Fantasia's car was parked less than 10 feet from an apartment building, where about nine people, including children, were living at the time of the incident, Tim Lowell, senior fire investigator with the State Fire Marshal's Office, said Tuesday.
"If it had gone off, it could have caused significant damage to the car, the building and-or the death of the occupants of both," Lowell said.
Fantasia said he had started his car early Monday morning and thought the engine sounded funny, so he opened the hood.
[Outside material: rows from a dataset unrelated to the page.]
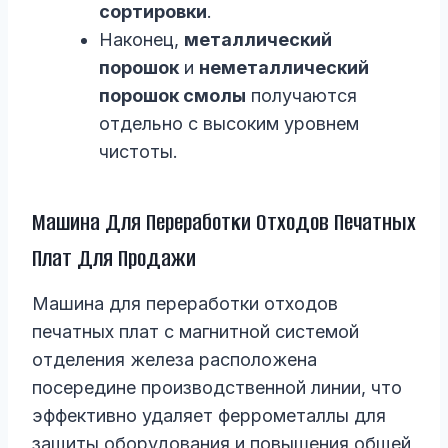
сортировки
.
Наконец,
металлический
порошок
и
неметаллический
порошок смолы
получаются
отдельно с высоким уровнем
чистоты.
Машина Для Переработки Отходов Печатных
Плат Для Продажи
Машина для переработки отходов
печатных плат с магнитной системой
отделения железа расположена
посередине производственной линии, что
эффективно удаляет феррометаллы для
защиты оборудования и повышения общей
Inside, he found what investigators are calling an improvised incendiary device that was wired into the car.
"I thought, 'What the hell is a Sunny D bottle doing here?' and the second I grabbed it, it burst into flames in my hands," Fantasia said.
Fantasia immediately dropped the container, which was filled with an ignitable liquid, and Lowell said that it burned there on the ground but did no other damage. Fantasia suffered no significant injuries. He said he called police about the bomb after recovering from the confusion of what he'd experienced and realized "that this was something that could have killed me."
Police received a call about the bomb at about 7 a.m. Monday and called in the fire marshal's office.
Lowell said that a joint investigation by the State Fire Marshal's Office and the Presque Isle Police Department singled out Holmes as a suspect. They then obtained a warrant to search his dormitory room at Northern Maine Community College and "found evidence in his room to support the crime."
Lowell said Holmes and Fantasia were acquaintances who had dated the same woman. He said the woman was not involved in the matter.
Holmes was arrested without incident in his dorm room at about 4 p.m. Monday.
His bail was set at $80,000 surety or $20,000 cash. Lowell said Holmes was not able to make bail. His court date is scheduled for Jan. 19, though he is expected to make his first appearance in District Court on Wednesday.
Lowell said the investigation is continuing, though no other arrests are expected. He said Inspector Greg Day of the fire marshal's office and Officer Jeff Mechalko and Detective Bill Scull of the Presque Isle police assisted him on the case.








_Copyright © 2006 LexisNexis, a division of Reed Elsevier Inc. All rights reserved. Terms and Conditions Privacy Policy _


----------



## NFAfan (May 10, 2006)

"I thought, 'What the hell is a Sunny D bottle doing here?' and the second I grabbed it, it burst into flames in my hands," .......Real smart move! The guy sounds dumb enough to deliberately pull a tripwire just to see what happens.


----------